» Dataset records:
————

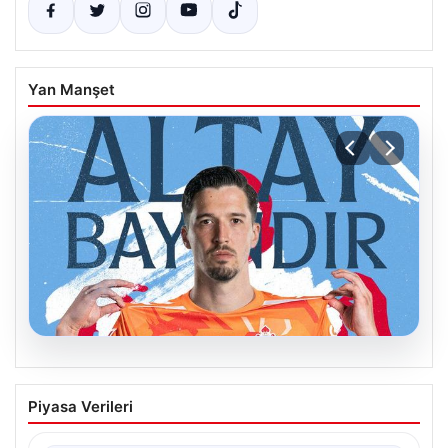
Yan Manşet
07.08.2026
Celta Vigo, Altay Bayındır Transferini
Piyasa Verileri
Görsel Bir Şölenle Duyurdu
İspanyol futbolunun köklü ekiplerinden Celta Vigo,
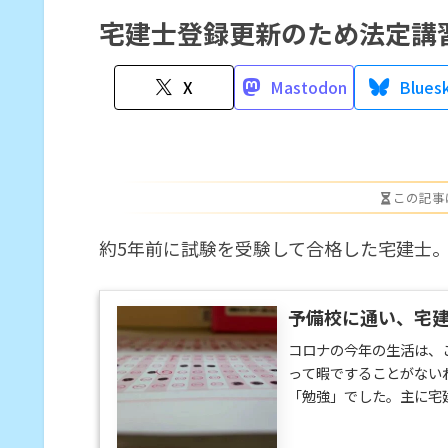
宅建士登録更新のため法定講
X
Mastodon
Blues
この記事
約5年前に試験を受験して合格した宅建士
予備校に通い、宅
コロナの今年の生活は、
って暇ですることがない
「勉強」でした。主に宅
ので、5問免除は適用で
ことがあるだけ、という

————

Transcribe the listing exactly. Its images are to be omitted.

» Response below:
Yan Manşet
07.08.2026
Celta Vigo, Altay Bayındır Transferini
Piyasa Verileri
Görsel Bir Şölenle Duyurdu
İspanyol futbolunun köklü ekiplerinden Celta Vigo,
宅建士登録更新のため法定講
X
Mastodon
Blues
この記事
約5年前に試験を受験して合格した宅建士
予備校に通い、宅
コロナの今年の生活は、
って暇ですることがない
「勉強」でした。主に宅
ので、5問免除は適用で
ことがあるだけ、という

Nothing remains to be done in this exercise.